Version 3: The Lean Stack
The pyramid is not only a good mental model but can be weaved into a process that flows by building a visual control system at each pyramid stage. That’s exactly what I did with the Lean Stack.
The Vision Layer — Lean Canvas
The lowest layer of the stack, your vision or why is still best captured by a Lean Canvas. It’s meant to document your current best guess at realizing a working business model.

The Strategy Layer — Strategy & Risks Board
The middle layer of the stack is the glue that connects the other two layers that were missing from my previous attempts. This layer helps to break down the big vision into an implementation plan (strategy) that is both informed through knowledge from studying existing analogs/antilogs and having conversations about risks with your team, stakeholders, advisors, customers, and even competitors.

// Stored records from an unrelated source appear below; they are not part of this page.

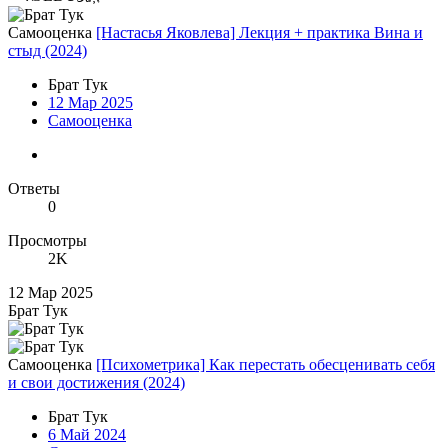
Самооценка
[Настасья Яковлева] Лекция + практика Вина и
стыд (2024)
Брат Тук
12 Мар 2025
Самооценка
Ответы
0
Просмотры
2K
12 Мар 2025
Брат Тук
Самооценка
[Психометрика] Как перестать обесценивать себя
и свои достижения (2024)
Брат Тук
6 Май 2024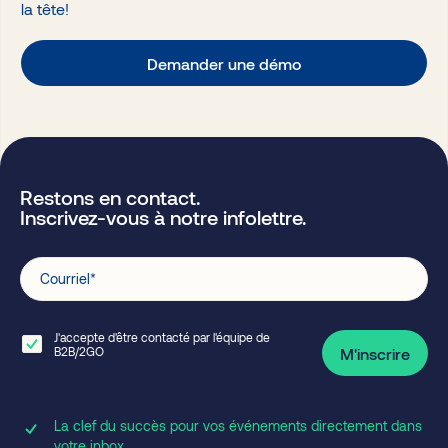
la tête!
Demander une démo
Restons en contact.
Inscrivez-vous à notre infolettre.
Courriel
*
J'accepte d'être contacté par l'équipe de
B2B/2GO
M'inscrire
La clef du succès pour vos événements directement dans
votre inbox.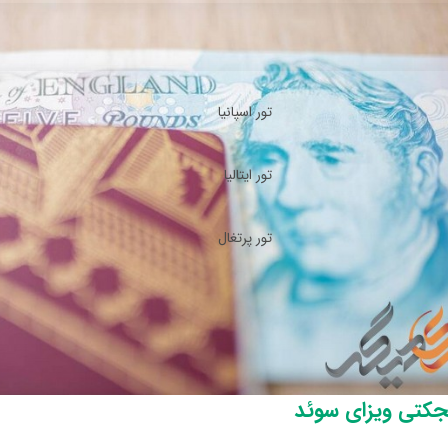
تور اسپانیا
تور ایتالیا
تور پرتغال
جکتی ویزای سوئد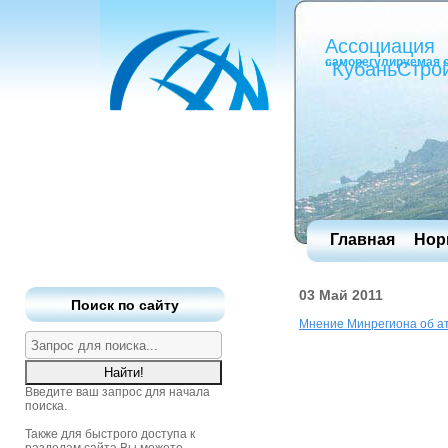
Ассоциация
саморегулируемая 
"КубаньСтро
Главная
Нор
03 Май 2011
Поиск по сайту
Мнение Минрегиона об ат
Введите ваш запрос для начала
поиска.
Также для быстрого доступа к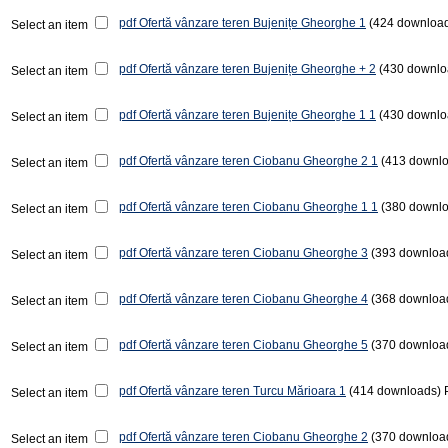
pdf
Ofertă vânzare teren Bujenițe Gheorghe 1
(424 downloa
Select an item
pdf
Ofertă vânzare teren Bujenițe Gheorghe + 2
(430 downlo
Select an item
pdf
Ofertă vânzare teren Bujenițe Gheorghe 1 1
(430 downlo
Select an item
pdf
Ofertă vânzare teren Ciobanu Gheorghe 2 1
(413 downl
Select an item
pdf
Ofertă vânzare teren Ciobanu Gheorghe 1 1
(380 downl
Select an item
pdf
Ofertă vânzare teren Ciobanu Gheorghe 3
(393 downloa
Select an item
pdf
Ofertă vânzare teren Ciobanu Gheorghe 4
(368 downloa
Select an item
pdf
Ofertă vânzare teren Ciobanu Gheorghe 5
(370 downloa
Select an item
pdf
Ofertă vânzare teren Turcu Mărioara 1
(414 downloads)
Select an item
pdf
Ofertă vânzare teren Ciobanu Gheorghe 2
(370 downloa
Select an item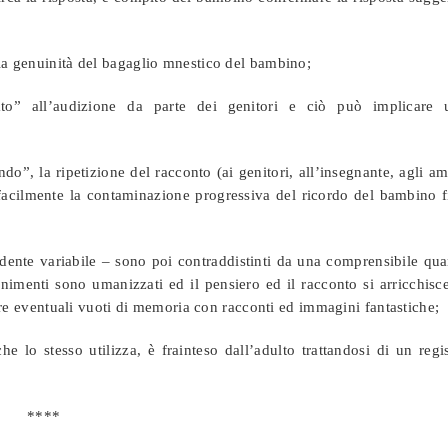
lla genuinità del bagaglio mnestico del bambino;
to” all’audizione da parte dei genitori e ciò può implicare 
do”, la ripetizione del racconto (ai genitori, all’insegnante, agli am
o facilmente la contaminazione progressiva del ricordo del bambino 
idente variabile – sono poi contraddistinti da una comprensibile qu
imenti sono umanizzati ed il pensiero ed il racconto si arricchisc
re eventuali vuoti di memoria con racconti ed immagini fantastiche;
 lo stesso utilizza, è frainteso dall’adulto trattandosi di un regi
****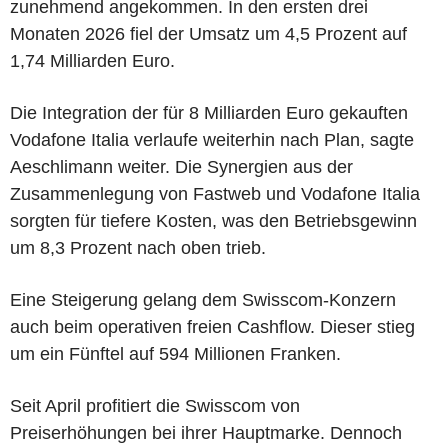
zunehmend angekommen. In den ersten drei
Monaten 2026 fiel der Umsatz um 4,5 Prozent auf
1,74 Milliarden Euro.
Die Integration der für 8 Milliarden Euro gekauften
Vodafone Italia verlaufe weiterhin nach Plan, sagte
Aeschlimann weiter. Die Synergien aus der
Zusammenlegung von Fastweb und Vodafone Italia
sorgten für tiefere Kosten, was den Betriebsgewinn
um 8,3 Prozent nach oben trieb.
Eine Steigerung gelang dem Swisscom-Konzern
auch beim operativen freien Cashflow. Dieser stieg
um ein Fünftel auf 594 Millionen Franken.
Seit April profitiert die Swisscom von
Preiserhöhungen bei ihrer Hauptmarke. Dennoch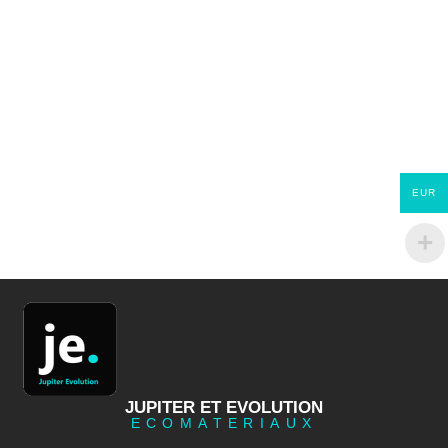
EUR
JUPITER ET EVOLUTION
ECOMATERIAUX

The analogs/antilogs framework is a concept described by Randy Komisar and John Mullins in their book: “Getting to Plan B” which I’ll illustrate with examples in my next post.
Risks are captured on a Kanban board first in the backlog area, where they are prioritized and then used to drive other work (experiments) down the line.
The Product Layer — Validated Learning Board
The top layer of the stack is intended to capture the actual work that goes into building the product(s) that realize the vision.

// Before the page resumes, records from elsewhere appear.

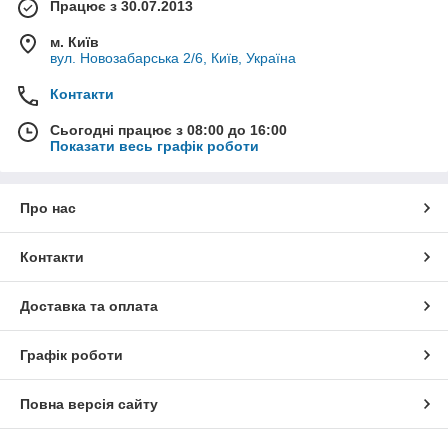
Прямоугольные дождеприемники применяются для
Працює з 30.07.2013
устройства линейной ливневой канализации, и
м. Київ
устанавливаться безфланцевой стороной корпуса к
вул. Новозабарська 2/6, Київ, Україна
бордюрному камню перпендикулярно оси улиц. Круглые, в
свою очередь, в основном применяют для точечных
Контакти
ремонтных работ и реконструкции старых канализационных
люков.
Сьогодні працює з 08:00 до 16:00
Показати весь графік роботи
Про нас
Контакти
Доставка та оплата
Графік роботи
Повна версія сайту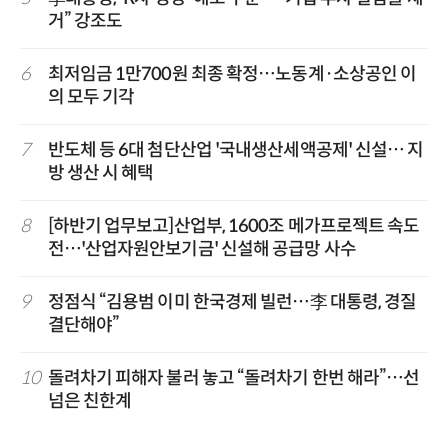
거” 강조도
6
최저임금 1만700원 최종 확정…노동계·소상공인 이
의 모두 기각
7
반도체 등 6대 첨단산업 '국내생산세액공제' 신설… 지
방 생산 시 혜택
8
[하반기 업무보고]산업부, 1600조 메가프로젝트 속도
전…'산업자원안보기금' 신설해 공급망 사수
9
정점식 “김용범 이미 한국경제 빌런…李 대통령, 경질
결단해야”
10
돌려차기 피해자 불러 놓고 “돌려차기 한번 해라”…선
넘은 친한계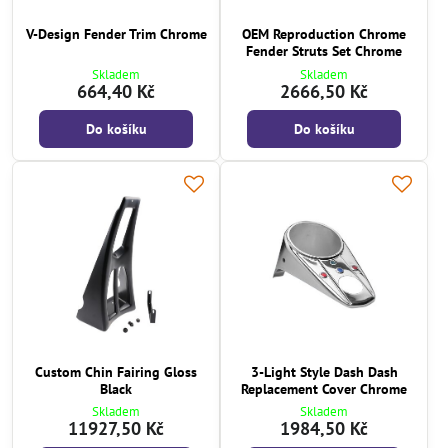
V-Design Fender Trim Chrome
OEM Reproduction Chrome
Fender Struts Set Chrome
Skladem
Skladem
664,40 Kč
2666,50 Kč
Do košíku
Do košíku
Custom Chin Fairing Gloss
3-Light Style Dash Dash
Black
Replacement Cover Chrome
Skladem
Skladem
11927,50 Kč
1984,50 Kč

I capture this work on a Validated Learning Board, which is similar to the Feature Kanban board but with a few additional tweaks. For one, it’s been generalized to support any product (not just software) by explicitly breaking out the flow into the four stages of the iteration meta-pattern:
- Understand Problem: Before you can define a solution, you need to understand the customer and problem.
- Define Solution: Instead of rushing to build out the solution, use a demo to define the solution first.
- Validate Qualitatively: Then validate the solution at a small scale.
- Verify Quantitatively: Finally, verify the solution scales.
But the big change here is that it models both products and experiments on the same board using a two-tiered board implemented using horizontal swimlanes. If you want to learn more about Kanban boards, I highly recommend David Anderson’s classic book: “Kanban” as a great primer.
The top tier captures the state of the product. A “product” on the board can represent a minimum viable product (MVP), minimum marketable feature (MVP), or a related sub-product. At any given time, a product can only be in one of the four stages. Each stage has clearly defined exit criteria (such as a number of interviews, learning goal, or a time box) which are captured on the product card.

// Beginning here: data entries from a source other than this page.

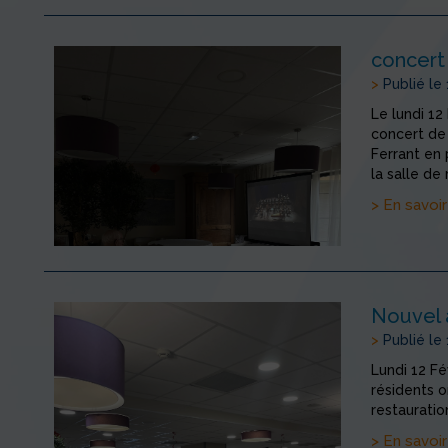
concert
>
Publié le
Le lundi 12
concert de
Ferrant en 
la salle de 
> En savoir
Nouvel 
>
Publié le
Lundi 12 Fé
résidents o
restauratio
> En savoir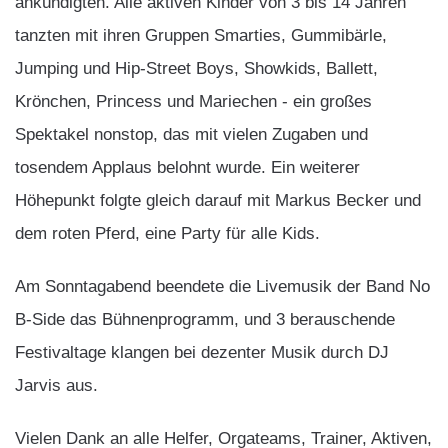
ankündigten. Alle aktiven Kinder von 3 bis 14 Jahren
tanzten mit ihren Gruppen Smarties, Gummibärle,
Jumping und Hip-Street Boys, Showkids, Ballett,
Krönchen, Princess und Mariechen - ein großes
Spektakel nonstop, das mit vielen Zugaben und
tosendem Applaus belohnt wurde. Ein weiterer
Höhepunkt folgte gleich darauf mit Markus Becker und
dem roten Pferd, eine Party für alle Kids.
Am Sonntagabend beendete die Livemusik der Band No
B-Side das Bühnenprogramm, und 3 berauschende
Festivaltage klangen bei dezenter Musik durch DJ
Jarvis aus.
Vielen Dank an alle Helfer, Orgateams, Trainer, Aktiven,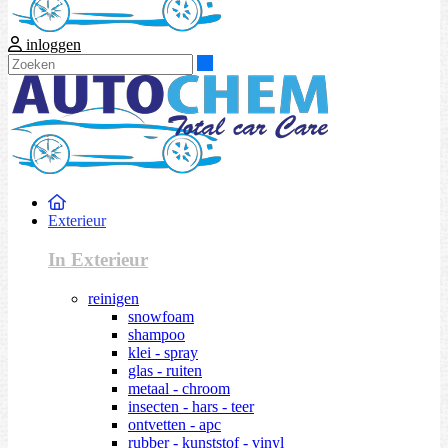
inloggen
Zoeken
Exterieur
In Exterieur
reinigen
snowfoam
shampoo
klei - spray
glas - ruiten
metaal - chroom
insecten - hars - teer
ontvetten - apc
rubber - kunststof - vinyl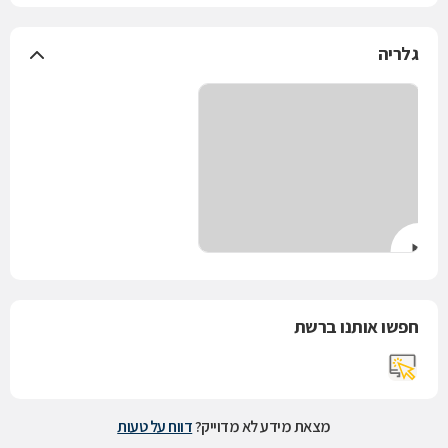
גלריה
חפשו אותנו ברשת
מצאת מידע לא מדוייק?
דווח על טעות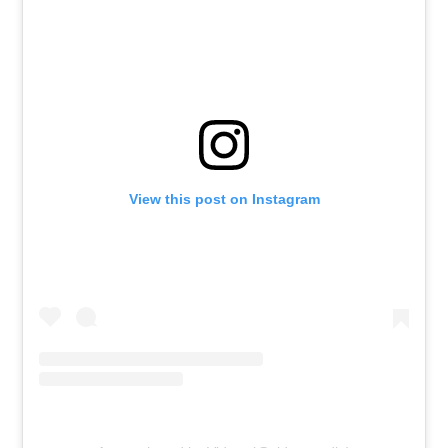
View this post on Instagram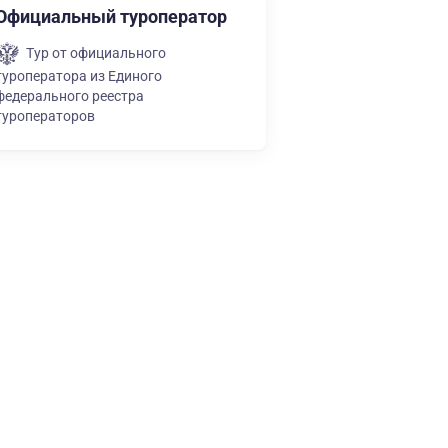
Официальный туроператор
Тур от официального
туроператора из Единого
федерального реестра
туроператоров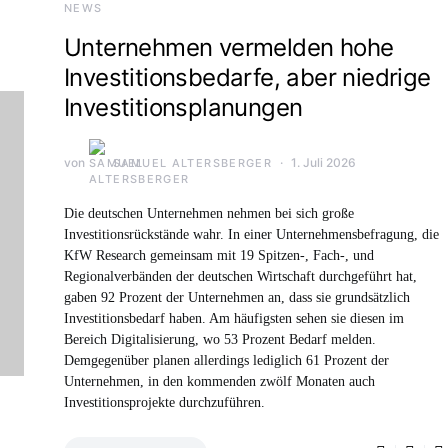
NEWS
Unternehmen vermelden hohe
Investitionsbedarfe, aber niedrige
Investitionsplanungen
von
1. Juli 2026
SAMUEL ALTERSBERGER
Die deutschen Unternehmen nehmen bei sich große
Investitionsrückstände wahr. In einer Unternehmensbefragung, die
KfW Research gemeinsam mit 19 Spitzen-, Fach-, und
Regionalverbänden der deutschen Wirtschaft durchgeführt hat,
gaben 92 Prozent der Unternehmen an, dass sie grundsätzlich
Investitionsbedarf haben. Am häufigsten sehen sie diesen im
Bereich Digitalisierung, wo 53 Prozent Bedarf melden.
Demgegenüber planen allerdings lediglich 61 Prozent der
Unternehmen, in den kommenden zwölf Monaten auch
Investitionsprojekte durchzuführen.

For each product, you can run any number of experiments which are placed in a horizontal swimlane for the product. Each experiment has a clearly defined falsifiable hypothesis and optional time box constraint. An experiment goes through a Build/Measure/Learn cycle represented by similarly named columns on the board.

The build column represents the definition and setup stage of the experiment, which often involves things like coding, landing page design, mockups, interview script creation, etc.
The moment the experiment is shown to at least one customer, the card moves into the measurement stage.
Once sufficient data has been collected or the time box exceeded, the card is moved into the learning stage, where it is either marked validated or invalidated based on the criteria described in the falsifiable hypothesis.

That learning is then internalized to determine whether the stage exit criteria have been met. If it has, the product card moves to the next stage. Otherwise, more experiments are run.
What about tracking all the tasks within experiments?
While creating a third tier for tasks is conceptually possible, it’s generally best to avoid nesting beyond two levels as the board becomes too busy. Also, the measure of progress in a Lean Startup is learning, not building, which is another reason to keep the build details off this board.
We track our tasks on a separate task board (also Kanban) that is linked to experiments, but for now, I’m considering that board off-topic and out-of-scope.